In the case of State v. Snyder, 89 W. Va. 96, 108 S.E. 588, this court held that the remarriage of a divorced person contrary to the prohibition in the divorce decree against remarriage within a specified time renders the offending party "criminally liable the same as if no divorce had been granted." Thus, in so far as criminal liability is concerned, the two classes of cases are on the same plane; that is to say, a divorced person who remarries within the prohibited period, and a married person who contracts a second marriage while the first spouse is living and undivorced are alike dealt with as bigamists. So much for the criminal side. There we find consistency. I would maintain consistency on the civil side as well, by the simple process of construing the two statutes together, in the light of the legislative history of this commonwealth and of the Old Dominion. I would read into the later statute the words "from the time it is so declared by a decree of divorce or nullity." In so doing I would rely upon another basic principle of statutory construction, namely, that when a statute is susceptible of two constructions, one of which involves inconsistency and the other does not, the latter should be adopted. "But when the design of the legislature is not clearly apparent, it is always to be presumed that a statute was intended to have the most reasonable and beneficial operation that its language permits.

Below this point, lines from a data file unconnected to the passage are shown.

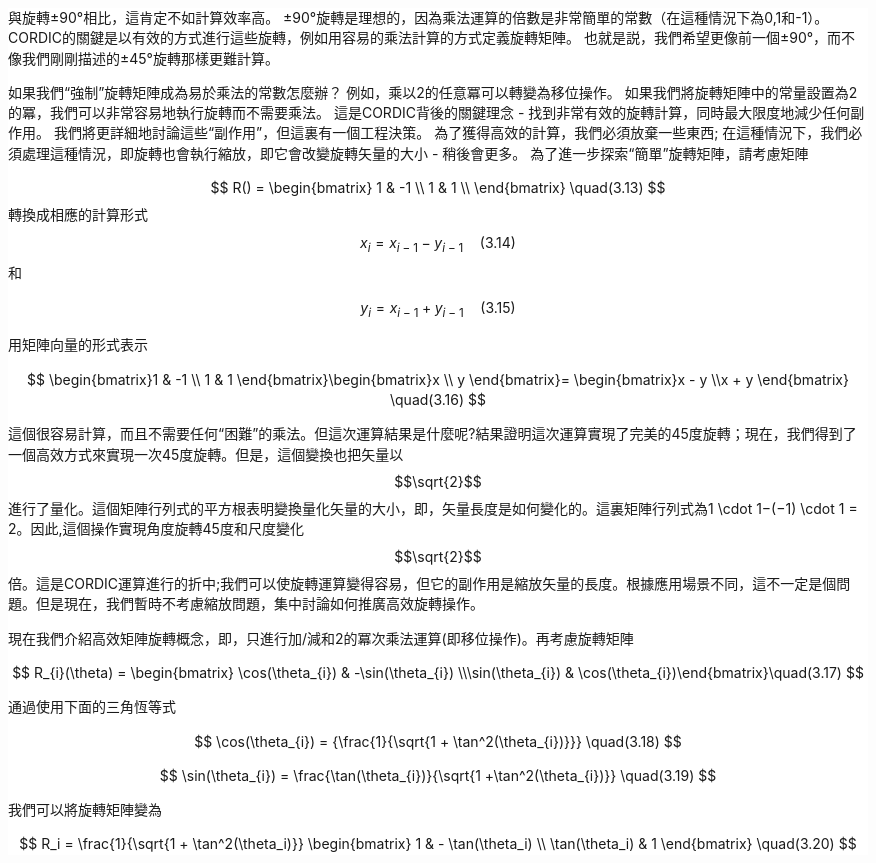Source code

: 與旋轉±90°相比，這肯定不如計算效率高。 ±90°旋轉是理想的，因為乘法運算的倍數是非常簡單的常數（在這種情況下為0,1和-1）。 CORDIC的關鍵是以有效的方式進行這些旋轉，例如用容易的乘法計算的方式定義旋轉矩陣。 也就是説，我們希望更像前一個±90°，而不像我們剛剛描述的±45°旋轉那樣更難計算。

如果我們“強制”旋轉矩陣成為易於乘法的常數怎麼辦？ 例如，乘以2的任意冪可以轉變為移位操作。 如果我們將旋轉矩陣中的常量設置為2的冪，我們可以非常容易地執行旋轉而不需要乘法。 這是CORDIC背後的關鍵理念 - 找到非常有效的旋轉計算，同時最大限度地減少任何副作用。 我們將更詳細地討論這些“副作用”，但這裏有一個工程決策。 為了獲得高效的計算，我們必須放棄一些東西; 在這種情況下，我們必須處理這種情況，即旋轉也會執行縮放，即它會改變旋轉矢量的大小 - 稍後會更多。
為了進一步探索“簡單”旋轉矩陣，請考慮矩陣

$$
R() = \begin{bmatrix}
1 & -1 \\
1 & 1 \\
\end{bmatrix}
\quad(3.13)
$$
轉換成相應的計算形式
$$
x_i = x_{i-1}  - y_{i-1}\quad(3.14)
$$
和

$$
y_i = x_{i-1}  + y_{i-1}\quad(3.15)
$$

​用矩陣向量的形式表示

$$
\begin{bmatrix}1 & -1 \\ 1 & 1 \end{bmatrix}\begin{bmatrix}x \\ y \end{bmatrix}= \begin{bmatrix}x - y \\x + y \end{bmatrix} \quad(3.16)
$$

​   這個很容易計算，而且不需要任何“困難”的乘法。但這次運算結果是什麼呢?結果證明這次運算實現了完美的45度旋轉；現在，我們得到了一個高效方式來實現一次45度旋轉。但是，這個變換也把矢量以$$\sqrt{2}$$進行了量化。這個矩陣行列式的平方根表明變換量化矢量的大小，即，矢量長度是如何變化的。這裏矩陣行列式為1 \cdot 1−(−1) \cdot 1 = 2。因此,這個操作實現角度旋轉45度和尺度變化$$\sqrt{2}$$倍。這是CORDIC運算進行的折中;我們可以使旋轉運算變得容易，但它的副作用是縮放矢量的長度。根據應用場景不同，這不一定是個問題。但是現在，我們暫時不考慮縮放問題，集中討論如何推廣高效旋轉操作。

​   現在我們介紹高效矩陣旋轉概念，即，只進行加/減和2的冪次乘法運算(即移位操作)。再考慮旋轉矩陣

$$
R_{i}(\theta) = \begin{bmatrix} \cos(\theta_{i}) & -\sin(\theta_{i}) \\\sin(\theta_{i}) & \cos(\theta_{i})\end{bmatrix}\quad(3.17)
$$

通過使用下面的三角恆等式

$$
\cos(\theta_{i}) =  {\frac{1}{\sqrt{1 + \tan^2(\theta_{i})}}} \quad(3.18)
$$

$$
\sin(\theta_{i})  =  \frac{\tan(\theta_{i})}{\sqrt{1 +\tan^2(\theta_{i})}} \quad(3.19)
$$

我們可以將旋轉矩陣變為

$$
R_i = \frac{1}{\sqrt{1 + \tan^2(\theta_i)}} \begin{bmatrix} 1 & - \tan(\theta_i) \\ \tan(\theta_i) & 1 \end{bmatrix} \quad(3.20)
$$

And when a statute is ambiguous in terms or fairly susceptible of two constructions, the injustice, unreasonableness, absurdity, hardship, or even the inconvenience which may follow one construction may properly be considered *Page 14 
and a construction of which the statute is fairly susceptible may be placed on it that will avoid all such objectionable consequences and advance what must be presumed to be its true object and purpose." 25 Ruling Case Law, p. 1017. See also, Lewis' Sutherland, Statutory Construction (2d Ed.) vol. II, § 490.
For these reasons I would reverse the decree of the trial chancellor.
I am authorized to state that JUDGE LITZ concurs in this position.